Aqui, diria que sim, é pena que se perca tempo em dois "As horas" quando outras obras ficam por traduzir, mas nao se pode atirar pedras à Presenca. A funcao da Presenca nao é educar o publico portugues e fazer cá chegar o maior numero de obras possivel, a funcao da Presenca é fazer dinheiro através da venda de livros.
Tem toda a razão El-Gee. E já deixiei aqui o meu meA culpa nas réplica e tréplica ao Filipe Guerra (insigne tradutor dos grandes mestres russos).
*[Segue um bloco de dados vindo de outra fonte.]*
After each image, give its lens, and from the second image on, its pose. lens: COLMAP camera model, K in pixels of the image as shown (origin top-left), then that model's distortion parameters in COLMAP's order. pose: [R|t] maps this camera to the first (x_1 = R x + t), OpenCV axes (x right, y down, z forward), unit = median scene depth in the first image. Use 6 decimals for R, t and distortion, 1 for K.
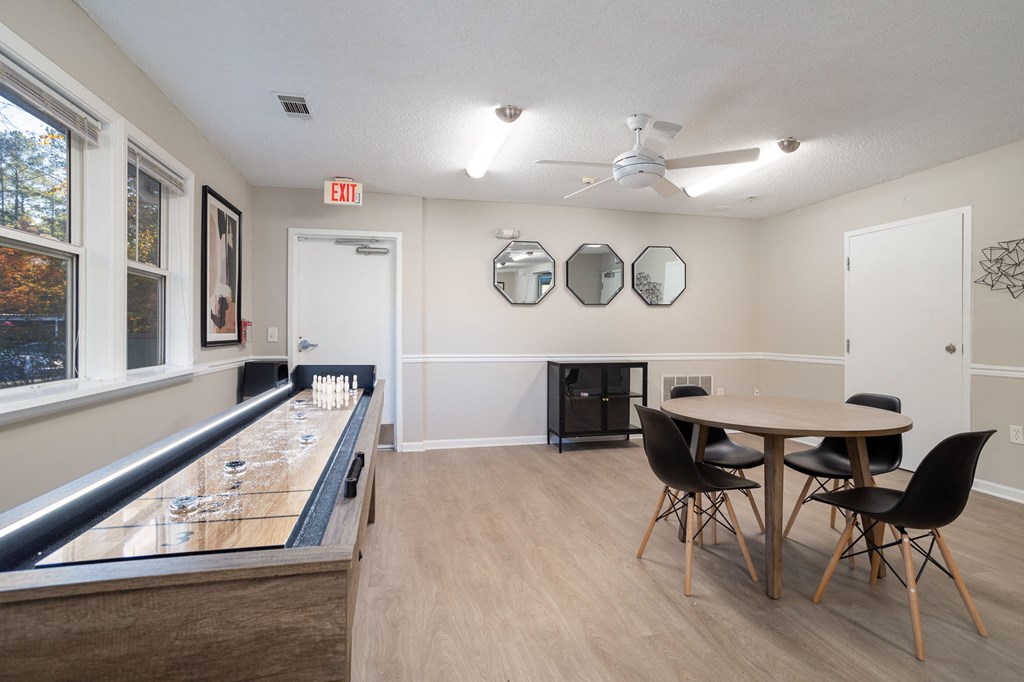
lens RADIAL K [[502.3, 0, 509.3], [0, 502.3, 333.3], [0, 0, 1]] dist [-0.053249, 0.035493]
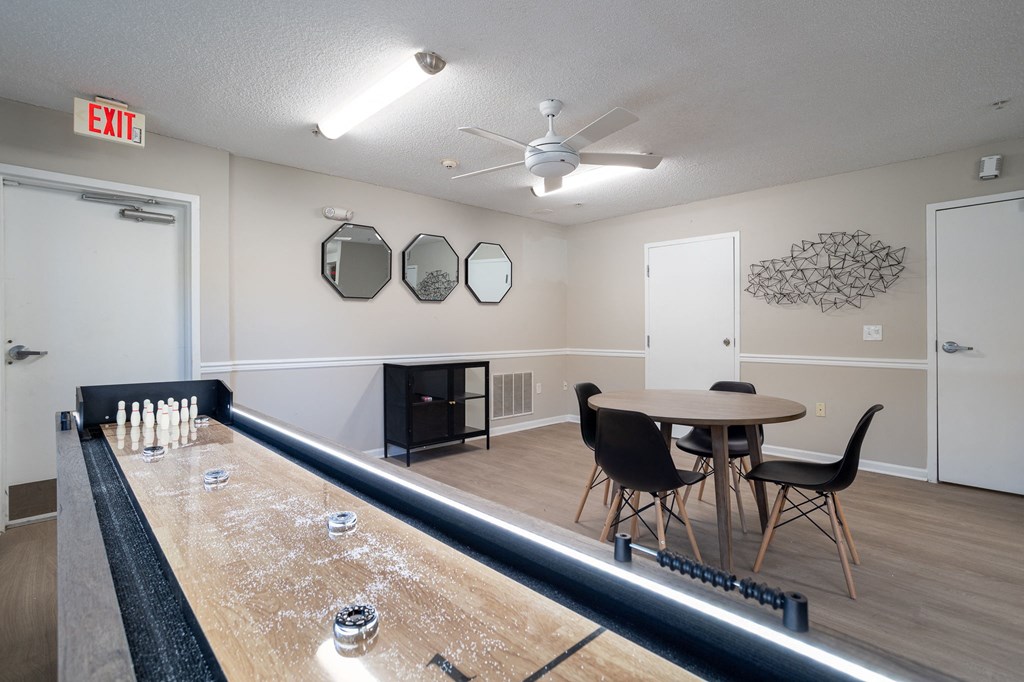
lens RADIAL K [[497.0, 0, 512.3], [0, 497.0, 331.9], [0, 0, 1]] dist [-0.050250, 0.034414]
pose [[0.860319, -0.006616, 0.509714, -0.192458], [0.006847, 0.999976, 0.001422, -0.000053], [-0.509711, 0.002267, 0.860343, 0.155136]]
E como eu entendo os critérios económico-financeiros… afinal, essa é a minha profissão… Só não entendo a escolha de Os Anos que está no mercado pela Relógio D’Água com uma boa tradução, em detrimento de outros, como por exemplo, para nos mantermos em Virginia Woolf, o caso de A Viagem… para já nem falar da qualidade do livro (objecto, propriamente dito, capa, papel, tipo de letra, etc.) editado pela Europa-América.
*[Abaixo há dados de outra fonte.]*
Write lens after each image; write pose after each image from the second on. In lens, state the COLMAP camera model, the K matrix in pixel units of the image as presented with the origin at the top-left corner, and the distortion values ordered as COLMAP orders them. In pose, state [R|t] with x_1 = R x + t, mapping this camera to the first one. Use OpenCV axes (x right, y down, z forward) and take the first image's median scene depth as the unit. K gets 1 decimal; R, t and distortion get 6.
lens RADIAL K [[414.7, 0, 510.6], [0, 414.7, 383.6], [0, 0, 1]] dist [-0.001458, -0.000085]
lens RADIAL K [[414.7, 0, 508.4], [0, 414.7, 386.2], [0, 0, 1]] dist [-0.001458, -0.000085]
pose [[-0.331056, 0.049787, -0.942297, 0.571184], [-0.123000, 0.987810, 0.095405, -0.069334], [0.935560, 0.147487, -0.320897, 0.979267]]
Todavia, não creio – infelizmente o digo, apesar de não estar presente no mercado editorial – que a edição de Os Anos possa obedecer a critérios (económicos) de rentabilidade. De uma maneira simplista, os custos associados à edição (produção do livro, tradução, distribuição, eventuais direitos, etc.) venham a ser inferiores aos proveitos arrecadados pelas vendas.
Mas mesmo como economista, inscrito na ordem, que acumula com uma paixão desmedida pela literatura e pela representatividade da língua portuguesa no mundo, o eventual desperdício de recursos faz soar as minhas campainhas de alarme. Chamemos-lhe, como está na moda, “deformação profissional”.
Compreendo. nunca duvidei que alguem com a sua capacidade tivesse descurado esta questao, mas achei por bem relembra-la. obrigado pela resposta. ja agora, peco desculpa por me referir sempre a "as horas" - fiz confusao com o livro do cunningham, mas obviamente o argumento nao se modifica.